I understand current & voltage well, I just forgot i had put the multimeter in series with the power supply as I had already soldered in the USB socket.
The problem was your statement "the amperage I measured above is total for the camera plus the inefficient regulator so the camera will probably take less than half that".
I guess you're measuring the current between vehicle 12V and 7805 pin 1, call it 502mA. This is I in the diagram. That current will be split between the regulator operating current (to ground through pin 2, shown as Iq) and the load itself (to ground through pin 3 then the camera (R), and is shown as Io).
The regulator draws very little current to do its job - if you measure the current between 7805 pin 2 and ground, it'll be about 2mA depending on the 7805 chip itself. This is Iq in the diagram above.
The remainder (500mA) goes out of pin 3 and through the camera, Io in the diagram. The voltage at pin 3 is 5V, so the internals of the 7805 need to "absorb" the other 7V whilst passing 500mA.

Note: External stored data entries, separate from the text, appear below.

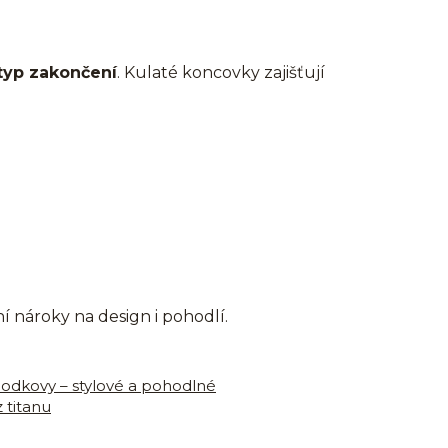
 typ zakončení
. Kulaté koncovky zajišťují
ní nároky na design i pohodlí.
podkovy – stylové a pohodlné
z titanu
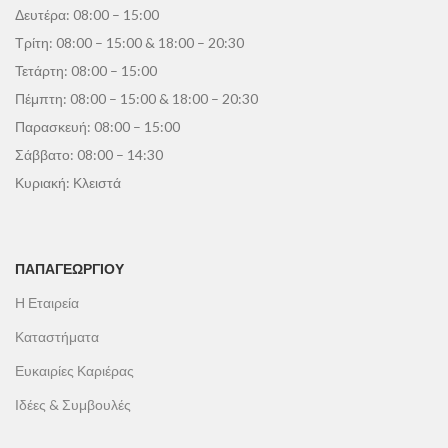
Δευτέρα: 08:00 – 15:00
Τρίτη: 08:00 – 15:00 & 18:00 – 20:30
Τετάρτη: 08:00 – 15:00
Πέμπτη: 08:00 – 15:00 & 18:00 – 20:30
Παρασκευή: 08:00 – 15:00
Σάββατο: 08:00 – 14:30
Κυριακή: Κλειστά
ΠΑΠΑΓΕΩΡΓΊΟΥ
Η Εταιρεία
Καταστήματα
Ευκαιρίες Καριέρας
Ιδέες & Συμβουλές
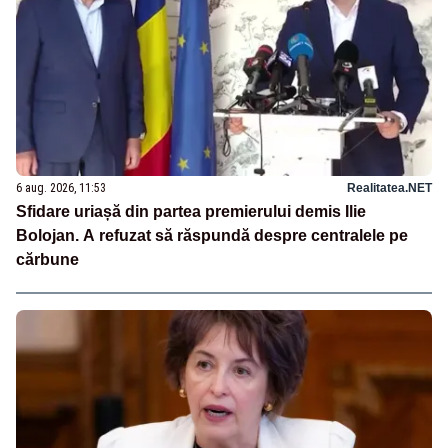
6 aug. 2026, 11:53
Realitatea.NET
Sfidare uriașă din partea premierului demis Ilie
Bolojan. A refuzat să răspundă despre centralele pe
cărbune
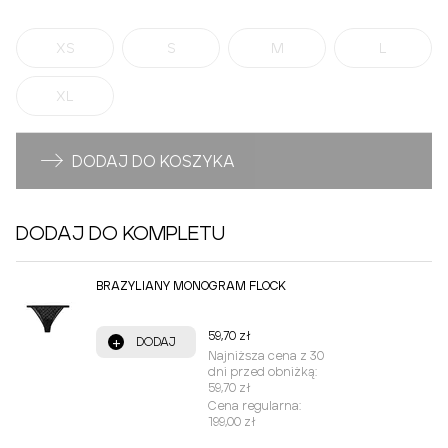
XS
S
M
L
XL
DODAJ DO KOSZYKA
DODAJ DO KOMPLETU
BRAZYLIANY MONOGRAM FLOCK
59,70 zł
+
DODAJ
Najniższa cena z 30
dni przed obniżką:
59,70 zł
Cena regularna:
199,00 zł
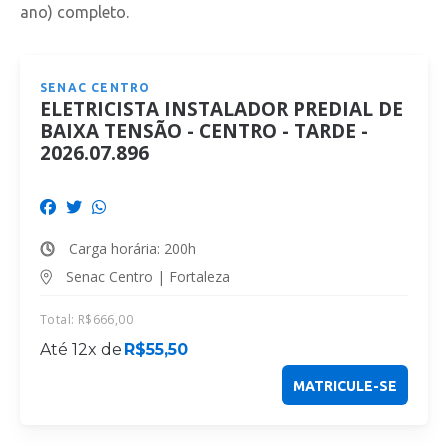
ano) completo.
SENAC CENTRO
ELETRICISTA INSTALADOR PREDIAL DE
BAIXA TENSÃO - CENTRO - TARDE -
2026.07.896
Carga horária: 200h
Senac Centro | Fortaleza
Total:
R$
666,00
Até 12x de
R$
55,50
MATRICULE-SE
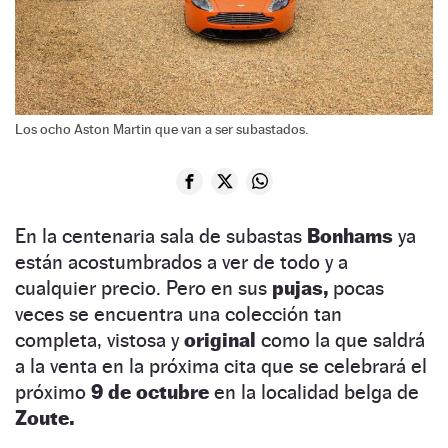
Los ocho Aston Martin que van a ser subastados.
En la centenaria sala de subastas
Bonhams
ya
están acostumbrados a ver de todo y a
cualquier precio. Pero en sus
pujas,
pocas
veces se encuentra una colección tan
completa, vistosa y
original
como la que saldrá
a la venta en la próxima cita que se celebrará el
próximo
9 de octubre
en la localidad belga de
Zoute.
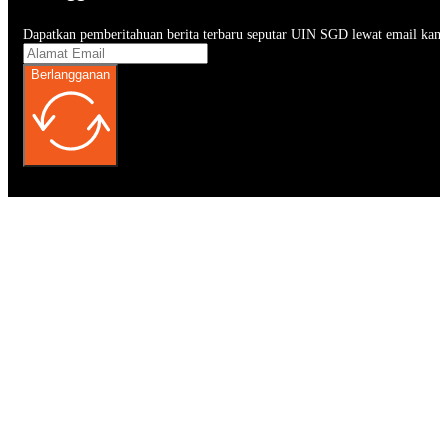
Dapatkan pemberitahuan berita terbaru seputar UIN SGD lewat email kam
Berlangganan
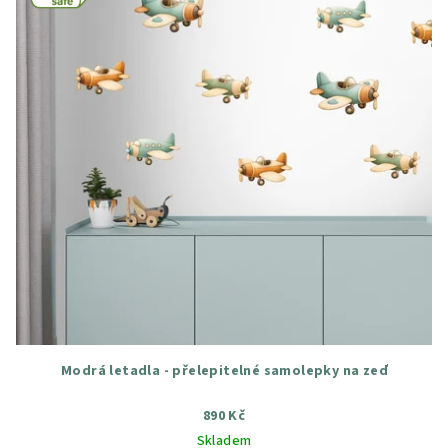
Modrá letadla - přelepitelné samolepky na zeď
890 Kč
Skladem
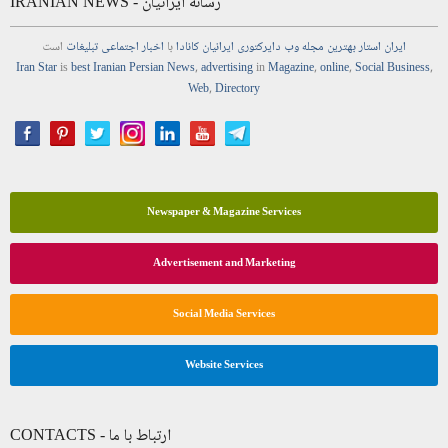
IRANIAN NEWS - رسانه ایرانیان
ایران استار
بهترین
مجله
وب
دایرکتوری
ایرانیان کانادا
با
اخبار
اجتماعی
تبلیغات
است
Iran Star
is
best Iranian Persian
News
,
advertising
in
Magazine
,
online
,
Social Business
,
Web
,
Directory
Newspaper & Magazine Services
Advertisement and Marketing
Social Media Services
Website Services
CONTACTS - ارتباط با ما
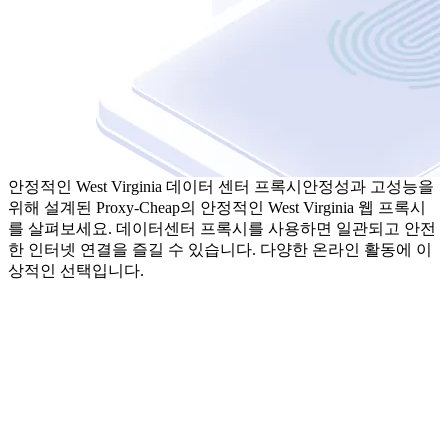
안정적인 West Virginia 데이터 센터 프록시
안정성과 고성능을
위해 설계된 Proxy-Cheap의 안정적인 West Virginia 웹 프록시
를 살펴보세요. 데이터센터 프록시를 사용하면 일관되고 안전
한 인터넷 연결을 즐길 수 있습니다. 다양한 온라인 활동에 이
상적인 선택입니다.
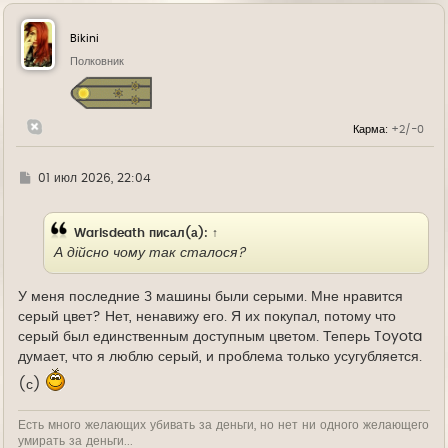
р
н
у
Bikini
т
ь
Полковник
с
я
к
н
Карма:
+2/-0
а
ч
а
л
Г
01 июл 2026, 22:04
у
д
е
Warisdeath
писал(а):
↑
А дійсно чому так сталося?
У меня последние 3 машины были серыми. Мне нравится
серый цвет? Нет, ненавижу его. Я их покупал, потому что
серый был единственным доступным цветом. Теперь Toyota
думает, что я люблю серый, и проблема только усугубляется.
(с)
Есть много желающих убивать за деньги, но нет ни одного желающего
умирать за деньги...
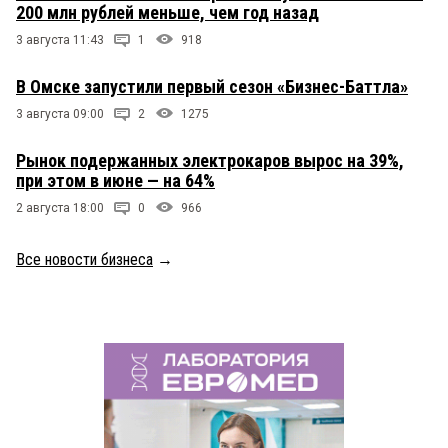
200 млн рублей меньше, чем год назад
3 августа 11:43
1
918
В Омске запустили первый сезон «Бизнес-Баттла»
3 августа 09:00
2
1275
Рынок подержанных электрокаров вырос на 39%,
при этом в июне — на 64%
2 августа 18:00
0
966
Все новости бизнеса
→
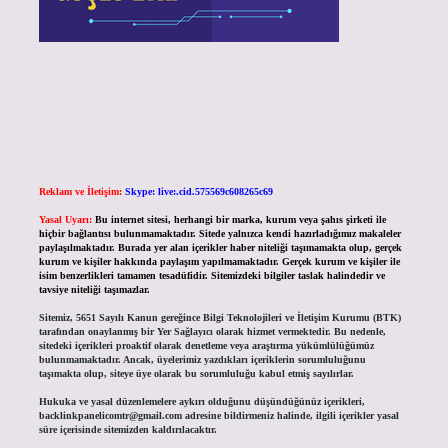
Reklam ve İletişim:
Skype: live:.cid.575569c608265c69
Yasal Uyarı:
Bu internet sitesi, herhangi bir marka, kurum veya şahıs şirketi ile
hiçbir bağlantısı bulunmamaktadır. Sitede yalnızca kendi hazırladığımız makaleler
paylaşılmaktadır. Burada yer alan içerikler haber niteliği taşımamakta olup, gerçek
kurum ve kişiler hakkında paylaşım yapılmamaktadır. Gerçek kurum ve kişiler ile
isim benzerlikleri tamamen tesadüfidir. Sitemizdeki bilgiler taslak halindedir ve
tavsiye niteliği taşımazlar.
Sitemiz, 5651 Sayılı Kanun gereğince Bilgi Teknolojileri ve İletişim Kurumu (BTK)
tarafından onaylanmış bir Yer Sağlayıcı olarak hizmet vermektedir. Bu nedenle,
sitedeki içerikleri proaktif olarak denetleme veya araştırma yükümlülüğümüz
bulunmamaktadır. Ancak, üyelerimiz yazdıkları içeriklerin sorumluluğunu
taşımakta olup, siteye üye olarak bu sorumluluğu kabul etmiş sayılırlar.
Hukuka ve yasal düzenlemelere aykırı olduğunu düşündüğünüz içerikleri,
backlinkpanelicomtr@gmail.com
adresine bildirmeniz halinde, ilgili içerikler yasal
süre içerisinde sitemizden kaldırılacaktır.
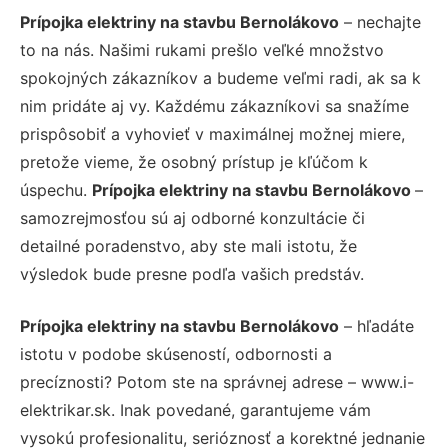
Prípojka elektriny na stavbu Bernolákovo
– nechajte
to na nás. Našimi rukami prešlo veľké množstvo
spokojných zákazníkov a budeme veľmi radi, ak sa k
nim pridáte aj vy. Každému zákazníkovi sa snažíme
prispôsobiť a vyhovieť v maximálnej možnej miere,
pretože vieme, že osobný prístup je kľúčom k
úspechu.
Prípojka elektriny na stavbu Bernolákovo
–
samozrejmosťou sú aj odborné konzultácie či
detailné poradenstvo, aby ste mali istotu, že
výsledok bude presne podľa vašich predstáv.
Prípojka elektriny na stavbu Bernolákovo
– hľadáte
istotu v podobe skúseností, odbornosti a
precíznosti? Potom ste na správnej adrese – www.i-
elektrikar.sk. Inak povedané, garantujeme vám
vysokú profesionalitu, serióznosť a korektné jednanie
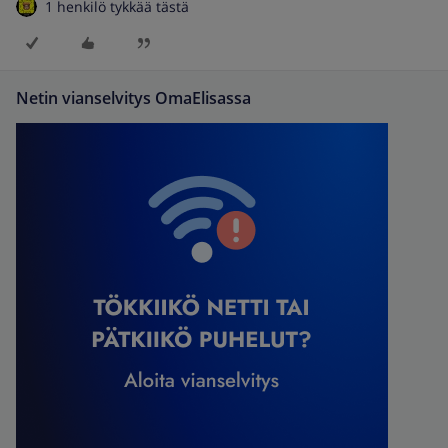
1 henkilö tykkää tästä
Netin vianselvitys OmaElisassa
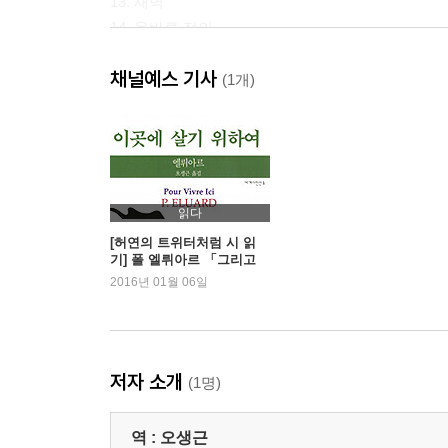
13. 새벽
14. 올바른 정의
15. 통지문
채널예스 기사
16. 야간통행금지 가브리엘 페리
(1개)
17. 우리의 삶 Ⅰ
18. 우리의 삶 Ⅱ
19. 시는 구체적인 진실을 목표로 삼아야 한다.
20. 사랑의 힘에 대하여
21. 불사조
읽다
22. 경쾌한 노래
[허연의 트위터처럼 시 읽
기] 폴 엘뤼아르 「그리고
23. 봄
미소를」
2016년 01월 06일
24. 우리들 둘이는
25. 그리고 미소를
26. 죽음 사랑 인생
27. 설문서에 대한 몇 가지 견해
저자 소개
(1명)
해설/오생근
연보
역 :
오생근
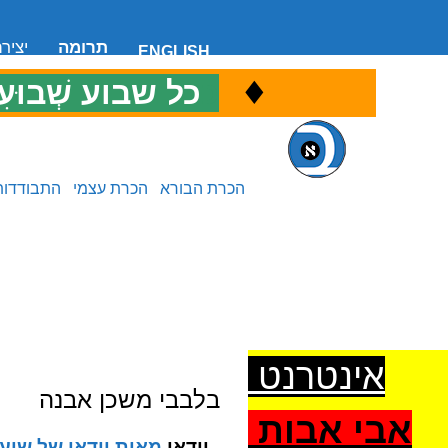
תרומה
יציר
ENGLISH
♦
כ
כל שבוע שְׁבוּעִ
הכרת הבורא
הכרת עצמי
התבודדות
אינטרנט
בלבבי משכן אבנה
אבי אבות
וידאו
מאות וידאו של שיעו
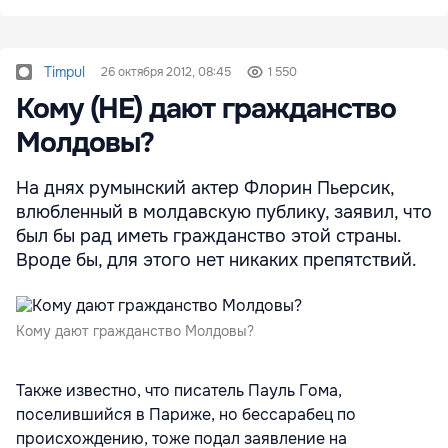
Timpul
26 октября 2012, 08:45
1 550
Кому (НЕ) дают гражданство
Молдовы?
На днях румынский актер Флорин Пьерсик,
влюбленный в молдавскую публику, заявил, что
был бы рад иметь гражданство этой страны.
Вроде бы, для этого нет никаких препятствий.
Кому дают гражданство Молдовы?
Также известно, что писатель Пауль Гома,
поселившийся в Париже, но бессарабец по
происхождению, тоже подал заявление на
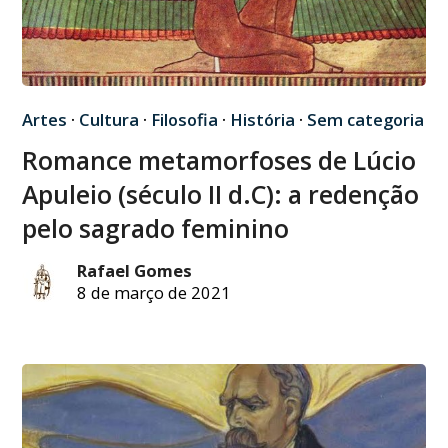
Artes
·
Cultura
·
Filosofia
·
História
·
Sem categoria
Romance metamorfoses de Lúcio
Apuleio (século II d.C): a redenção
pelo sagrado feminino
Rafael Gomes
8 de março de 2021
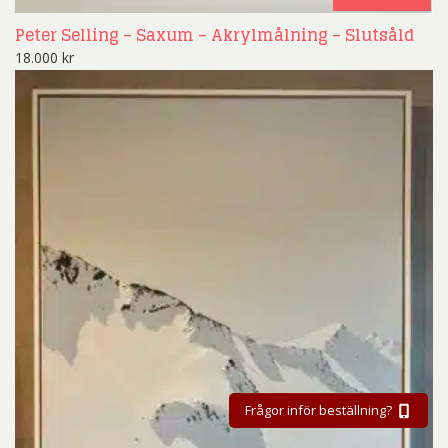
Peter Selling – Saxum – Akrylmålning – Slutsåld
18.000
kr
Frågor inför beställning?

The point is that the camera draws pretty much all of the measured current. The 7805's inefficiency isn't from its regulation control circuitry, it's from the way it "gets rid of" the excess voltage.
I would have built a switching regulator, except I found (as you have) that I can't get close to the price of a pre-assembled one. I really can't fault
mine: small, well-packaged, runs cold, capable (5V 3A from alleged input of 8-23V) and cheaper than I could get the IC on its own.